§ **PASSAGE GIVEN**:
================

With the WikiLeaks release of the vault7 material, the security of the UEFI (Unified Extensible Firmware Interface) firmware used in most PCs and laptops is once again a concern. UEFI is a proprietary and closed-source operating system, with a codebase almost as large as the Linux kernel, that runs when the system is powered on and continues to run after it boots the OS (hence its designation as a “Ring -2 hypervisor"). It is a great place to hide exploits since it never stops running, and these exploits are undetectable by kernels and programs.

Our answer to this is NERF (Non-Extensible Reduced Firmware), an open source software system developed at Google to replace almost all of UEFI firmware with a tiny Linux kernel and initramfs. The initramfs file system contains an init and command line utilities from the u-root project (http://u-root.tk/), which are written in the Go language.

5 comments

Because the schedule does not provide it, here's the direct link to the talk: https://youtu.be/iffTJ1vPCSo
>"UEFI is a proprietary and closed-source operating system, with a codebase almost as large as the Linux kernel"

Does anyone know how they were able to compare the size of the codebase given that UEFI is proprietary/closed-source?

UEFI is just a spec. Intel did release an open source implementation: http://www.tianocore.org
My understanding is that most of the UEFI implementations out in the wild is based on this one, since the spec is pretty big and definitely not something a random mobo vendor would like to implement.
Most UEFI in the wild is based on Tianocore/EDK-II, which has about 1.5 million SLOC, plus about 400,000 source lines in header files. Some subset of this would actually be running on the device, but this doesn't include the drivers and the very base of the firmware. Let's say maybe two million SLOC is running on a typical UEFI firmware blob.

================

§ **DATA SEGMENT**:
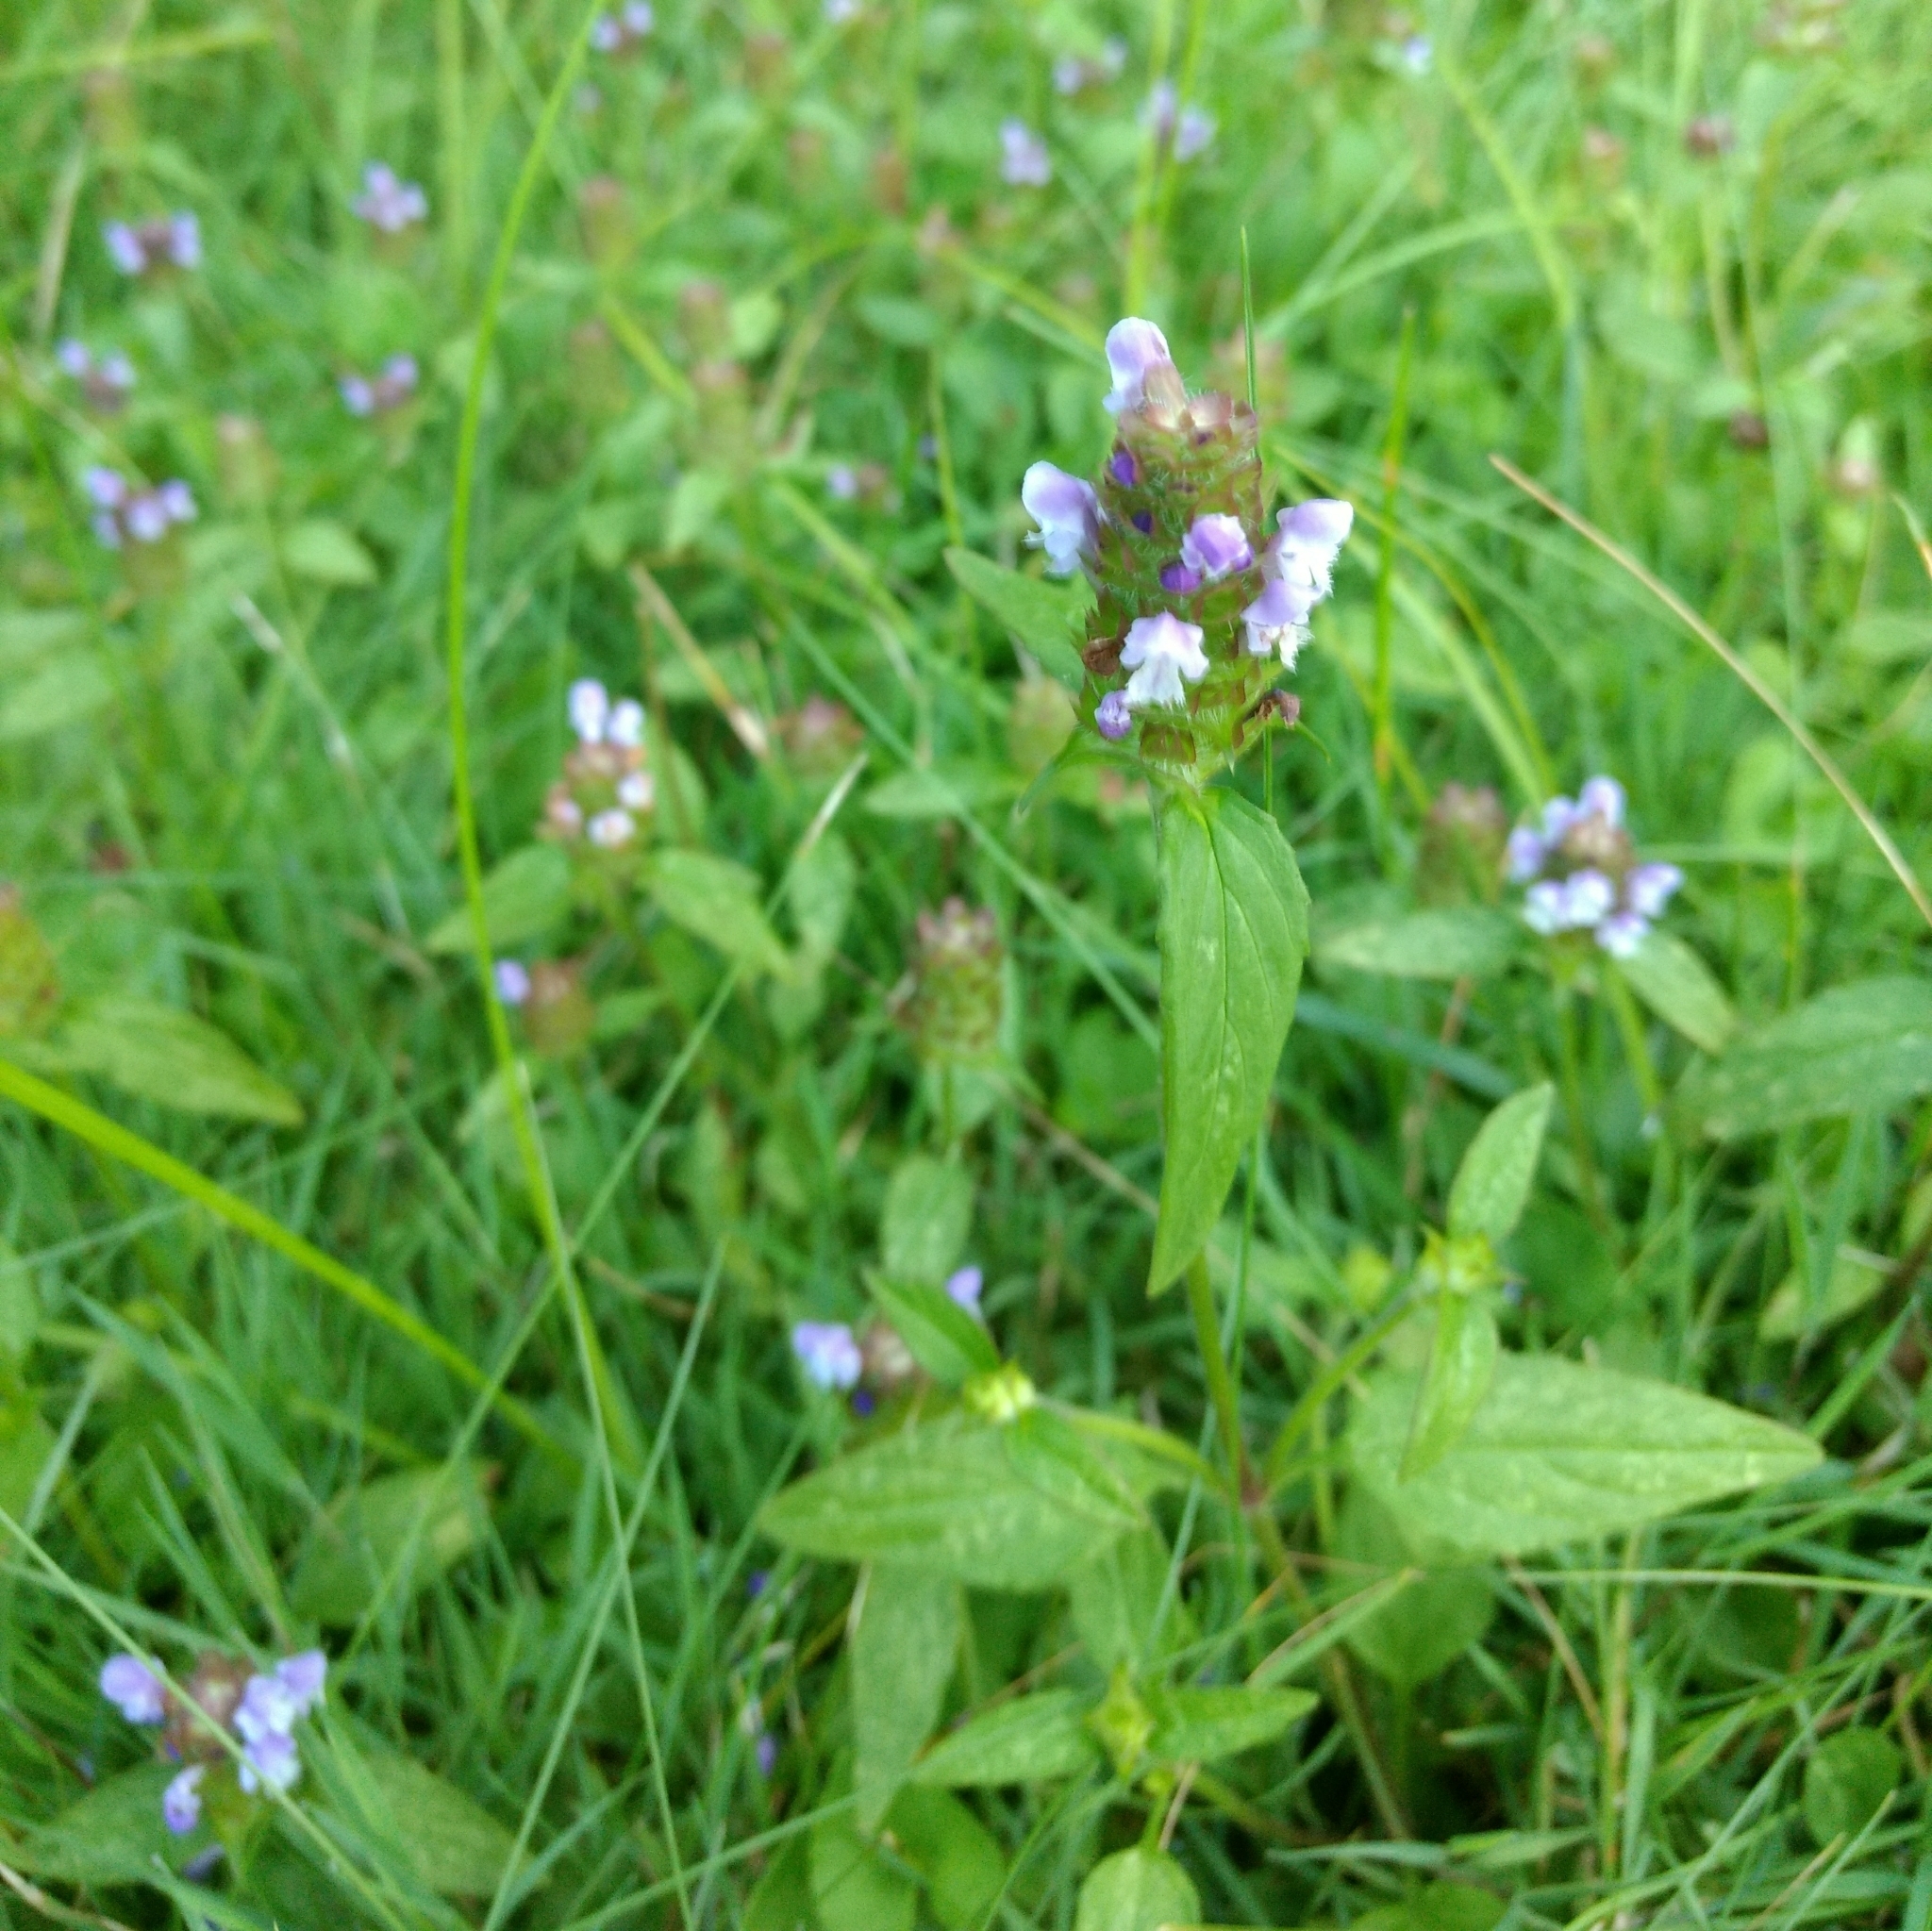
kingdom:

================

§ **TASK INSTRUCTIONS**: Edit the stretch of the UEFI firmware text from "Our answer to" through "UEFI is proprietary/closed-source?" so that "initramfs" is replaced with "initial RAM file system", and give that stretch again.

§ **THE RESULT**:
Our answer to this is NERF (Non-Extensible Reduced Firmware), an open source software system developed at Google to replace almost all of UEFI firmware with a tiny Linux kernel and initial RAM file system. The initial RAM file system file system contains an init and command line utilities from the u-root project (http://u-root.tk/), which are written in the Go language.

5 comments

Because the schedule does not provide it, here's the direct link to the talk: https://youtu.be/iffTJ1vPCSo
>"UEFI is a proprietary and closed-source operating system, with a codebase almost as large as the Linux kernel"

Does anyone know how they were able to compare the size of the codebase given that UEFI is proprietary/closed-source?